Let’s start with the positives first. The Nevers genuinely is pretty fun to watch. The lead characters are complex and engaging, and such a large and promising ensemble cast seems like it will have tremendous room for growth. Each of the various “turns” are creatively deployed, even if some of them tread on familiar superhero territory. The natural chemistry between Donnelly and Skelly is charming, and the burgeoning relationship between Penance and the bumbling toff Augie (Tom Riley) is immediately winsome. As the degenerate dandy Hugo Swann, James Norton looks like he’s having the time of his life. The steampunk aesthetic is inherently appealing, and it’s interesting to see the expansion of women’s power at a historical moment on the cusp of society’s engagement with the suffrage movement.
But The Nevers is visibly reliant on Whedon’s old go-to moves, and it’s the show’s bad luck that they’ve never been less appealing than they are right now. It’s great to have a series that focuses on strong, commanding women surrounded by nervous white men terrified of the status quo being unceremoniously upended and losing all of their power. But when the story comes from a showrunner who has so consistently used feminism in bad faith, peddling an empowerment narrative while allegedly abusing some of his actresses behind the scenes, well…it’s hard to know what to make of that.
We’ve seen Joss Whedon’s schtick for a while, and with every new show, his adolescent obsession with hot female warriors (and, even more problematic, the mad waif character he can’t help but shoehorn into everything he writes) impresses less and less. When we saw Buffy the Vampire Slayer in the 1990s, it was easier to believe that these characters were being created to benefit women.

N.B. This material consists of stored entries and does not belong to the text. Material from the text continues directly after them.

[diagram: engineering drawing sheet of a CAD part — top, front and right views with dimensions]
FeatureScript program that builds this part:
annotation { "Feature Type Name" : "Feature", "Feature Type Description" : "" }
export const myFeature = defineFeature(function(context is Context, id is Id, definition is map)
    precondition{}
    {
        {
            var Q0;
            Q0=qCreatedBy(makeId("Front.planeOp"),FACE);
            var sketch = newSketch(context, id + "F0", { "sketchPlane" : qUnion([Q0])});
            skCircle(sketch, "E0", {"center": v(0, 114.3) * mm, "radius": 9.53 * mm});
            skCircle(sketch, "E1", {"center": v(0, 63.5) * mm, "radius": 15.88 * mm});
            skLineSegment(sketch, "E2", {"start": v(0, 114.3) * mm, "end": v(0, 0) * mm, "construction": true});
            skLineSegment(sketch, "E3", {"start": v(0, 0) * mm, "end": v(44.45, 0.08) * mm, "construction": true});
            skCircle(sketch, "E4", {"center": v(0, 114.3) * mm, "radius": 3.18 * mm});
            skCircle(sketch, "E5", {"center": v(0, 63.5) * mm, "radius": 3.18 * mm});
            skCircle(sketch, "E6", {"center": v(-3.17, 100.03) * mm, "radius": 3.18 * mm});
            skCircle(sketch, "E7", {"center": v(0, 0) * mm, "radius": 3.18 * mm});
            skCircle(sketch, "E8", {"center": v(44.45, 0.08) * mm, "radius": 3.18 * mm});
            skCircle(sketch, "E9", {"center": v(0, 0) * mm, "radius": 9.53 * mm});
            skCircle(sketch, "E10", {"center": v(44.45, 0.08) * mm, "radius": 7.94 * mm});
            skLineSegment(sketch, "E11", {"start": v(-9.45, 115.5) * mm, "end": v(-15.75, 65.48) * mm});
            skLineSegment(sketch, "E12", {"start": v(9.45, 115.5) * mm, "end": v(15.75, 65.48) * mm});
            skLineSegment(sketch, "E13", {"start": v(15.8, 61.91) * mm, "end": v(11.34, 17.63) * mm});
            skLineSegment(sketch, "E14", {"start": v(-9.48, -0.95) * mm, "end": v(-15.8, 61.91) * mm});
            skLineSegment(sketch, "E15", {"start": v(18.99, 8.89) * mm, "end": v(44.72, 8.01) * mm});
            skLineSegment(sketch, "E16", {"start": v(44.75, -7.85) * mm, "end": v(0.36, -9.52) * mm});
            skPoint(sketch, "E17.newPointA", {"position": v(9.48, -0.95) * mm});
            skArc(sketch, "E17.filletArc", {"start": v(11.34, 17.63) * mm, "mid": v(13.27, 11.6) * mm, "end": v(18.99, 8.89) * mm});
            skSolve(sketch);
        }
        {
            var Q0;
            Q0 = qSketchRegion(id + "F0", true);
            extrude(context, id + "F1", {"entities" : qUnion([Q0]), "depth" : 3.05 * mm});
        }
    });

But the continuation of the same character beats in The Nevers makes it painfully obvious that this all is and always has been for Joss.
It’s such a shame that it’s so difficult to mentally separate The Nevers from its showrunner. There’s a lot here to like, and both the characters and the actors deserve a chance to succeed, especially now that Whedon has parted ways with the project. Unfortunately, he does cast a pall over the proceedings: if not by his mere presence, then by the corrupting influence of his ideas in what is otherwise a fun concept. The Nevers may not be perfect, but there’s enough potential to make you want to root for it, despite itself. Hopefully, it finds a new captain who can bring fresh ideas and a less problematic history to a potential second season.